Scan the entries below for the word "Instructor" and copy every line where it turns up.

---------- ENTRIES SHOWN

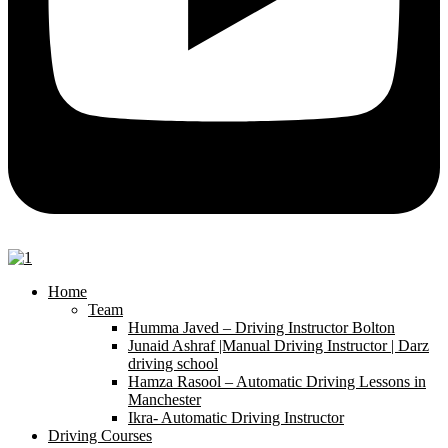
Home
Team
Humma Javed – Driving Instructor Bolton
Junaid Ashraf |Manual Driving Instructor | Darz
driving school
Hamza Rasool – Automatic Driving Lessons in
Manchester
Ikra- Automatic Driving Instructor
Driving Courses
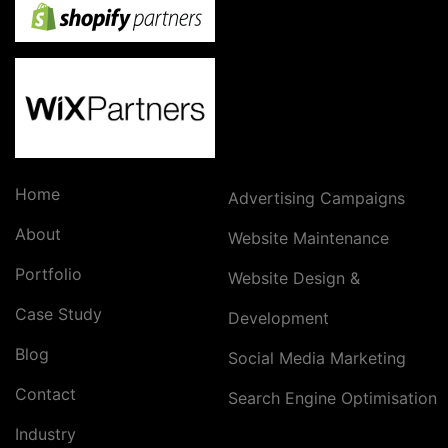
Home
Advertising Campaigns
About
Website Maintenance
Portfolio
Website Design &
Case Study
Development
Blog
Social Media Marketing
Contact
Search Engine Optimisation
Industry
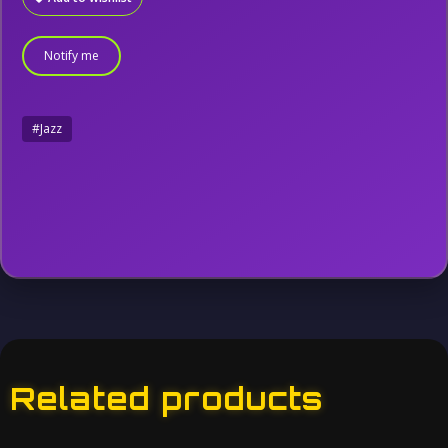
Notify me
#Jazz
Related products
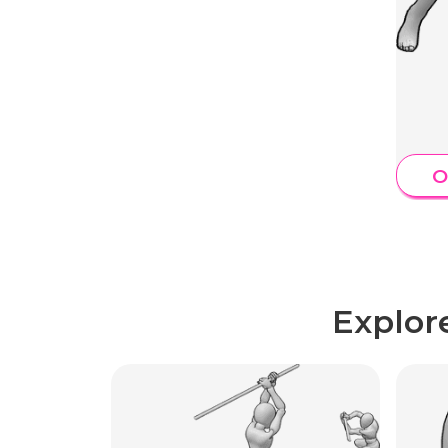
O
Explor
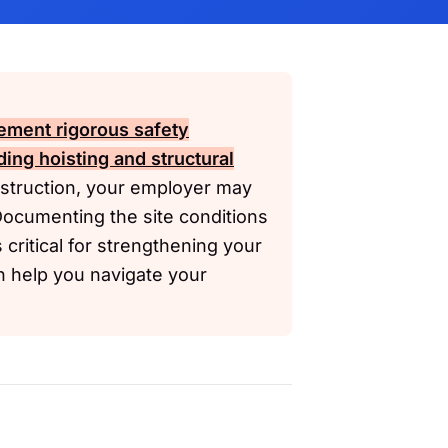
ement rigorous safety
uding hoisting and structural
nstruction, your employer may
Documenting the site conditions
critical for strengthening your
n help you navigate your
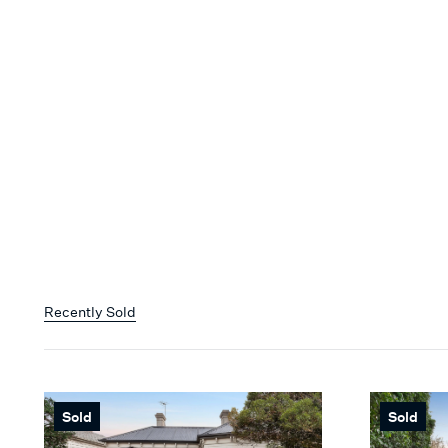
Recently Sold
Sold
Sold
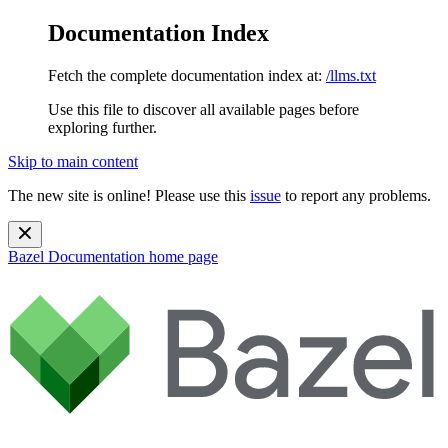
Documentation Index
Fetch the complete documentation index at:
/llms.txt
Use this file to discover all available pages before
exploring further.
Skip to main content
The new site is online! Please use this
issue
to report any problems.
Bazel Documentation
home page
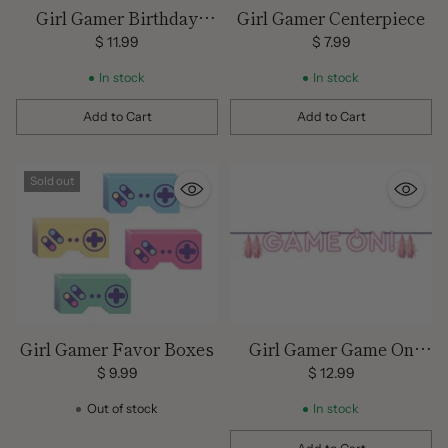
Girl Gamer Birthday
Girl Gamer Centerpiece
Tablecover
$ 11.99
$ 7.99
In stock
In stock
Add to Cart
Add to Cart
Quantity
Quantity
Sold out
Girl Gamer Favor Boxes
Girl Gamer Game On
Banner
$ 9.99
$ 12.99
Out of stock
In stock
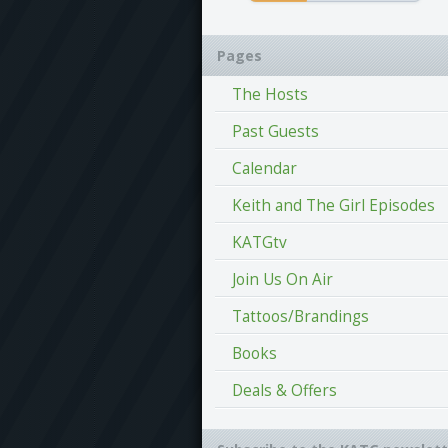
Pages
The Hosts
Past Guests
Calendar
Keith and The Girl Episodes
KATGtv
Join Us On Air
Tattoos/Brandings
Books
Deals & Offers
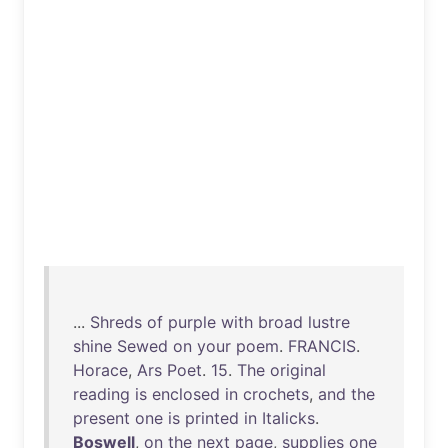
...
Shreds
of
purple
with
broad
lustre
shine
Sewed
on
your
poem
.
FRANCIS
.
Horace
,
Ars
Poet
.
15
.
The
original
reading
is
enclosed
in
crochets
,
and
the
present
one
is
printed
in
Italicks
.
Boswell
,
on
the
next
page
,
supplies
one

--------------------

EXERCISE SOLUTION:
Humma Javed – Driving Instructor Bolton
Junaid Ashraf |Manual Driving Instructor | Darz
Ikra- Automatic Driving Instructor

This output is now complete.